* THE DATA

=== Section Start ===

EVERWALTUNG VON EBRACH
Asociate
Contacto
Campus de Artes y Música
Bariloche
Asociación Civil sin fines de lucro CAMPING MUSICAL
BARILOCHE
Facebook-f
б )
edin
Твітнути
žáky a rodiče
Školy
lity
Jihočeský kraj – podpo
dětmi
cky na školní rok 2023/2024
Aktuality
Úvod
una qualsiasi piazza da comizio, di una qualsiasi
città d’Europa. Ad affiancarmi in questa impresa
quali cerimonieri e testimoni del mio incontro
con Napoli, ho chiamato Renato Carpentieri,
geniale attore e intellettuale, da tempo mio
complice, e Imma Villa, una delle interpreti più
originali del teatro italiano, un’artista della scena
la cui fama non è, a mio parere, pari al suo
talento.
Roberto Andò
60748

=== Section End ===

* WHAT YOU SHOULD DO
Keeping every line exactly as it is, retype the entries shown above.

* YOUR SOLUTION
EVERWALTUNG VON EBRACH
Asociate
Contacto
Campus de Artes y Música
Bariloche
Asociación Civil sin fines de lucro CAMPING MUSICAL
BARILOCHE
Facebook-f
б )
edin
Твітнути
žáky a rodiče
Školy
lity
Jihočeský kraj – podpo
dětmi
cky na školní rok 2023/2024
Aktuality
Úvod
una qualsiasi piazza da comizio, di una qualsiasi
città d’Europa. Ad affiancarmi in questa impresa
quali cerimonieri e testimoni del mio incontro
con Napoli, ho chiamato Renato Carpentieri,
geniale attore e intellettuale, da tempo mio
complice, e Imma Villa, una delle interpreti più
originali del teatro italiano, un’artista della scena
la cui fama non è, a mio parere, pari al suo
talento.
Roberto Andò
60748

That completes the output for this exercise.